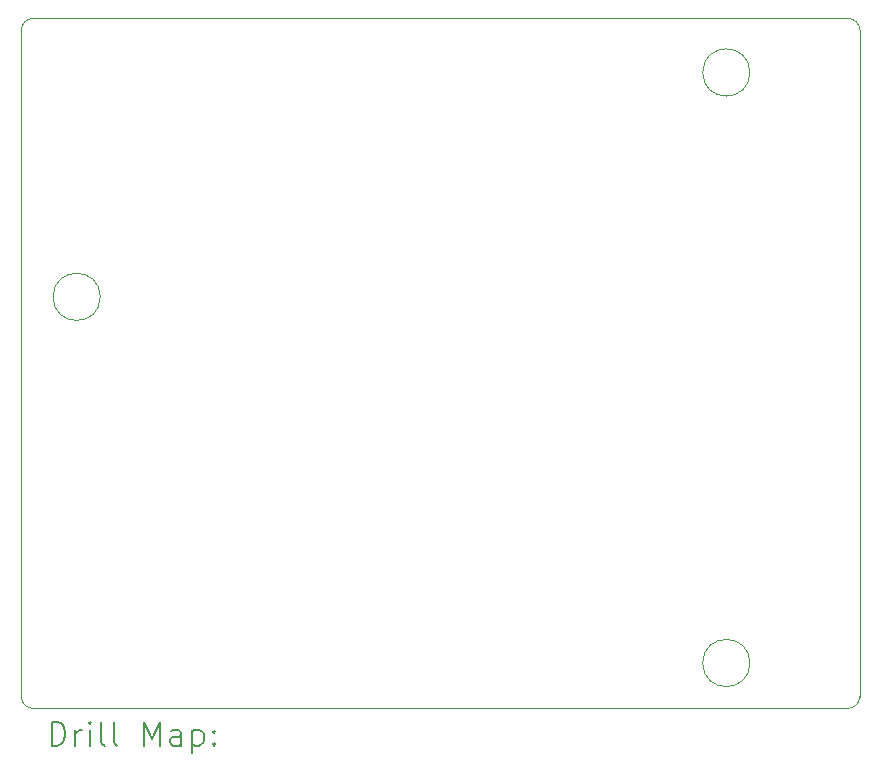
<source format=gbr>
%TF.GenerationSoftware,KiCad,Pcbnew,9.0.2*%
%TF.CreationDate,2025-07-07T17:51:26-07:00*%
%TF.ProjectId,powerBoard,706f7765-7242-46f6-9172-642e6b696361,rev?*%
%TF.SameCoordinates,Original*%
%TF.FileFunction,Drillmap*%
%TF.FilePolarity,Positive*%
%FSLAX45Y45*%
G04 Gerber Fmt 4.5, Leading zero omitted, Abs format (unit mm)*
G04 Created by KiCad (PCBNEW 9.0.2) date 2025-07-07 17:51:26*
%MOMM*%
%LPD*%
G01*
G04 APERTURE LIST*
%ADD10C,0.050000*%
%ADD11C,0.200000*%
G04 APERTURE END LIST*
D10*
X8193100Y-7137400D02*
X1293800Y-7137400D01*
X8293100Y-1395400D02*
X8293100Y-7037400D01*
X8193100Y-1295400D02*
G75*
G02*
X8293100Y-1395400I0J-100000D01*
G01*
X8293100Y-7037400D02*
G75*
G02*
X8193100Y-7137400I-100000J0D01*
G01*
X1293800Y-7137400D02*
G75*
G02*
X1193800Y-7037400I0J100000D01*
G01*
X1293800Y-1295400D02*
X8193100Y-1295400D01*
X7362800Y-6752600D02*
G75*
G02*
X6962800Y-6752600I-200000J0D01*
G01*
X6962800Y-6752600D02*
G75*
G02*
X7362800Y-6752600I200000J0D01*
G01*
X7362800Y-1752600D02*
G75*
G02*
X6962800Y-1752600I-200000J0D01*
G01*
X6962800Y-1752600D02*
G75*
G02*
X7362800Y-1752600I200000J0D01*
G01*
X1193800Y-7037400D02*
X1193800Y-1395400D01*
X1862800Y-3652600D02*
G75*
G02*
X1462800Y-3652600I-200000J0D01*
G01*
X1462800Y-3652600D02*
G75*
G02*
X1862800Y-3652600I200000J0D01*
G01*
X1193800Y-1395400D02*
G75*
G02*
X1293800Y-1295400I100000J0D01*
G01*
D11*
X1452077Y-7451384D02*
X1452077Y-7251384D01*
X1452077Y-7251384D02*
X1499696Y-7251384D01*
X1499696Y-7251384D02*
X1528267Y-7260908D01*
X1528267Y-7260908D02*
X1547315Y-7279955D01*
X1547315Y-7279955D02*
X1556839Y-7299003D01*
X1556839Y-7299003D02*
X1566362Y-7337098D01*
X1566362Y-7337098D02*
X1566362Y-7365669D01*
X1566362Y-7365669D02*
X1556839Y-7403765D01*
X1556839Y-7403765D02*
X1547315Y-7422812D01*
X1547315Y-7422812D02*
X1528267Y-7441860D01*
X1528267Y-7441860D02*
X1499696Y-7451384D01*
X1499696Y-7451384D02*
X1452077Y-7451384D01*
X1652077Y-7451384D02*
X1652077Y-7318050D01*
X1652077Y-7356146D02*
X1661601Y-7337098D01*
X1661601Y-7337098D02*
X1671124Y-7327574D01*
X1671124Y-7327574D02*
X1690172Y-7318050D01*
X1690172Y-7318050D02*
X1709220Y-7318050D01*
X1775886Y-7451384D02*
X1775886Y-7318050D01*
X1775886Y-7251384D02*
X1766362Y-7260908D01*
X1766362Y-7260908D02*
X1775886Y-7270431D01*
X1775886Y-7270431D02*
X1785410Y-7260908D01*
X1785410Y-7260908D02*
X1775886Y-7251384D01*
X1775886Y-7251384D02*
X1775886Y-7270431D01*
X1899696Y-7451384D02*
X1880648Y-7441860D01*
X1880648Y-7441860D02*
X1871124Y-7422812D01*
X1871124Y-7422812D02*
X1871124Y-7251384D01*
X2004458Y-7451384D02*
X1985410Y-7441860D01*
X1985410Y-7441860D02*
X1975886Y-7422812D01*
X1975886Y-7422812D02*
X1975886Y-7251384D01*
X2233029Y-7451384D02*
X2233029Y-7251384D01*
X2233029Y-7251384D02*
X2299696Y-7394241D01*
X2299696Y-7394241D02*
X2366363Y-7251384D01*
X2366363Y-7251384D02*
X2366363Y-7451384D01*
X2547315Y-7451384D02*
X2547315Y-7346622D01*
X2547315Y-7346622D02*
X2537791Y-7327574D01*
X2537791Y-7327574D02*
X2518744Y-7318050D01*
X2518744Y-7318050D02*
X2480648Y-7318050D01*
X2480648Y-7318050D02*
X2461601Y-7327574D01*
X2547315Y-7441860D02*
X2528267Y-7451384D01*
X2528267Y-7451384D02*
X2480648Y-7451384D01*
X2480648Y-7451384D02*
X2461601Y-7441860D01*
X2461601Y-7441860D02*
X2452077Y-7422812D01*
X2452077Y-7422812D02*
X2452077Y-7403765D01*
X2452077Y-7403765D02*
X2461601Y-7384717D01*
X2461601Y-7384717D02*
X2480648Y-7375193D01*
X2480648Y-7375193D02*
X2528267Y-7375193D01*
X2528267Y-7375193D02*
X2547315Y-7365669D01*
X2642553Y-7318050D02*
X2642553Y-7518050D01*
X2642553Y-7327574D02*
X2661601Y-7318050D01*
X2661601Y-7318050D02*
X2699696Y-7318050D01*
X2699696Y-7318050D02*
X2718744Y-7327574D01*
X2718744Y-7327574D02*
X2728267Y-7337098D01*
X2728267Y-7337098D02*
X2737791Y-7356146D01*
X2737791Y-7356146D02*
X2737791Y-7413288D01*
X2737791Y-7413288D02*
X2728267Y-7432336D01*
X2728267Y-7432336D02*
X2718744Y-7441860D01*
X2718744Y-7441860D02*
X2699696Y-7451384D01*
X2699696Y-7451384D02*
X2661601Y-7451384D01*
X2661601Y-7451384D02*
X2642553Y-7441860D01*
X2823505Y-7432336D02*
X2833029Y-7441860D01*
X2833029Y-7441860D02*
X2823505Y-7451384D01*
X2823505Y-7451384D02*
X2813982Y-7441860D01*
X2813982Y-7441860D02*
X2823505Y-7432336D01*
X2823505Y-7432336D02*
X2823505Y-7451384D01*
X2823505Y-7327574D02*
X2833029Y-7337098D01*
X2833029Y-7337098D02*
X2823505Y-7346622D01*
X2823505Y-7346622D02*
X2813982Y-7337098D01*
X2813982Y-7337098D02*
X2823505Y-7327574D01*
X2823505Y-7327574D02*
X2823505Y-7346622D01*
M02*

</source>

..............................

Everything in the entries above should be returned exactly, apart from the pictures.

## WRITTEN ANSWER:
<source format=gbr>
%TF.GenerationSoftware,KiCad,Pcbnew,9.0.2*%
%TF.CreationDate,2025-07-07T17:51:26-07:00*%
%TF.ProjectId,powerBoard,706f7765-7242-46f6-9172-642e6b696361,rev?*%
%TF.SameCoordinates,Original*%
%TF.FileFunction,Drillmap*%
%TF.FilePolarity,Positive*%
%FSLAX45Y45*%
G04 Gerber Fmt 4.5, Leading zero omitted, Abs format (unit mm)*
G04 Created by KiCad (PCBNEW 9.0.2) date 2025-07-07 17:51:26*
%MOMM*%
%LPD*%
G01*
G04 APERTURE LIST*
%ADD10C,0.050000*%
%ADD11C,0.200000*%
G04 APERTURE END LIST*
D10*
X8193100Y-7137400D02*
X1293800Y-7137400D01*
X8293100Y-1395400D02*
X8293100Y-7037400D01*
X8193100Y-1295400D02*
G75*
G02*
X8293100Y-1395400I0J-100000D01*
G01*
X8293100Y-7037400D02*
G75*
G02*
X8193100Y-7137400I-100000J0D01*
G01*
X1293800Y-7137400D02*
G75*
G02*
X1193800Y-7037400I0J100000D01*
G01*
X1293800Y-1295400D02*
X8193100Y-1295400D01*
X7362800Y-6752600D02*
G75*
G02*
X6962800Y-6752600I-200000J0D01*
G01*
X6962800Y-6752600D02*
G75*
G02*
X7362800Y-6752600I200000J0D01*
G01*
X7362800Y-1752600D02*
G75*
G02*
X6962800Y-1752600I-200000J0D01*
G01*
X6962800Y-1752600D02*
G75*
G02*
X7362800Y-1752600I200000J0D01*
G01*
X1193800Y-7037400D02*
X1193800Y-1395400D01*
X1862800Y-3652600D02*
G75*
G02*
X1462800Y-3652600I-200000J0D01*
G01*
X1462800Y-3652600D02*
G75*
G02*
X1862800Y-3652600I200000J0D01*
G01*
X1193800Y-1395400D02*
G75*
G02*
X1293800Y-1295400I100000J0D01*
G01*
D11*
X1452077Y-7451384D02*
X1452077Y-7251384D01*
X1452077Y-7251384D02*
X1499696Y-7251384D01*
X1499696Y-7251384D02*
X1528267Y-7260908D01*
X1528267Y-7260908D02*
X1547315Y-7279955D01*
X1547315Y-7279955D02*
X1556839Y-7299003D01*
X1556839Y-7299003D02*
X1566362Y-7337098D01*
X1566362Y-7337098D02*
X1566362Y-7365669D01*
X1566362Y-7365669D02*
X1556839Y-7403765D01*
X1556839Y-7403765D02*
X1547315Y-7422812D01*
X1547315Y-7422812D02*
X1528267Y-7441860D01*
X1528267Y-7441860D02*
X1499696Y-7451384D01*
X1499696Y-7451384D02*
X1452077Y-7451384D01*
X1652077Y-7451384D02*
X1652077Y-7318050D01*
X1652077Y-7356146D02*
X1661601Y-7337098D01*
X1661601Y-7337098D02*
X1671124Y-7327574D01*
X1671124Y-7327574D02*
X1690172Y-7318050D01*
X1690172Y-7318050D02*
X1709220Y-7318050D01*
X1775886Y-7451384D02*
X1775886Y-7318050D01*
X1775886Y-7251384D02*
X1766362Y-7260908D01*
X1766362Y-7260908D02*
X1775886Y-7270431D01*
X1775886Y-7270431D02*
X1785410Y-7260908D01*
X1785410Y-7260908D02*
X1775886Y-7251384D01*
X1775886Y-7251384D02*
X1775886Y-7270431D01*
X1899696Y-7451384D02*
X1880648Y-7441860D01*
X1880648Y-7441860D02*
X1871124Y-7422812D01*
X1871124Y-7422812D02*
X1871124Y-7251384D01*
X2004458Y-7451384D02*
X1985410Y-7441860D01*
X1985410Y-7441860D02*
X1975886Y-7422812D01*
X1975886Y-7422812D02*
X1975886Y-7251384D01*
X2233029Y-7451384D02*
X2233029Y-7251384D01*
X2233029Y-7251384D02*
X2299696Y-7394241D01*
X2299696Y-7394241D02*
X2366363Y-7251384D01*
X2366363Y-7251384D02*
X2366363Y-7451384D01*
X2547315Y-7451384D02*
X2547315Y-7346622D01*
X2547315Y-7346622D02*
X2537791Y-7327574D01*
X2537791Y-7327574D02*
X2518744Y-7318050D01*
X2518744Y-7318050D02*
X2480648Y-7318050D01*
X2480648Y-7318050D02*
X2461601Y-7327574D01*
X2547315Y-7441860D02*
X2528267Y-7451384D01*
X2528267Y-7451384D02*
X2480648Y-7451384D01*
X2480648Y-7451384D02*
X2461601Y-7441860D01*
X2461601Y-7441860D02*
X2452077Y-7422812D01*
X2452077Y-7422812D02*
X2452077Y-7403765D01*
X2452077Y-7403765D02*
X2461601Y-7384717D01*
X2461601Y-7384717D02*
X2480648Y-7375193D01*
X2480648Y-7375193D02*
X2528267Y-7375193D01*
X2528267Y-7375193D02*
X2547315Y-7365669D01*
X2642553Y-7318050D02*
X2642553Y-7518050D01*
X2642553Y-7327574D02*
X2661601Y-7318050D01*
X2661601Y-7318050D02*
X2699696Y-7318050D01*
X2699696Y-7318050D02*
X2718744Y-7327574D01*
X2718744Y-7327574D02*
X2728267Y-7337098D01*
X2728267Y-7337098D02*
X2737791Y-7356146D01*
X2737791Y-7356146D02*
X2737791Y-7413288D01*
X2737791Y-7413288D02*
X2728267Y-7432336D01*
X2728267Y-7432336D02*
X2718744Y-7441860D01*
X2718744Y-7441860D02*
X2699696Y-7451384D01*
X2699696Y-7451384D02*
X2661601Y-7451384D01*
X2661601Y-7451384D02*
X2642553Y-7441860D01*
X2823505Y-7432336D02*
X2833029Y-7441860D01*
X2833029Y-7441860D02*
X2823505Y-7451384D01*
X2823505Y-7451384D02*
X2813982Y-7441860D01*
X2813982Y-7441860D02*
X2823505Y-7432336D01*
X2823505Y-7432336D02*
X2823505Y-7451384D01*
X2823505Y-7327574D02*
X2833029Y-7337098D01*
X2833029Y-7337098D02*
X2823505Y-7346622D01*
X2823505Y-7346622D02*
X2813982Y-7337098D01*
X2813982Y-7337098D02*
X2823505Y-7327574D01*
X2823505Y-7327574D02*
X2823505Y-7346622D01*
M02*

</source>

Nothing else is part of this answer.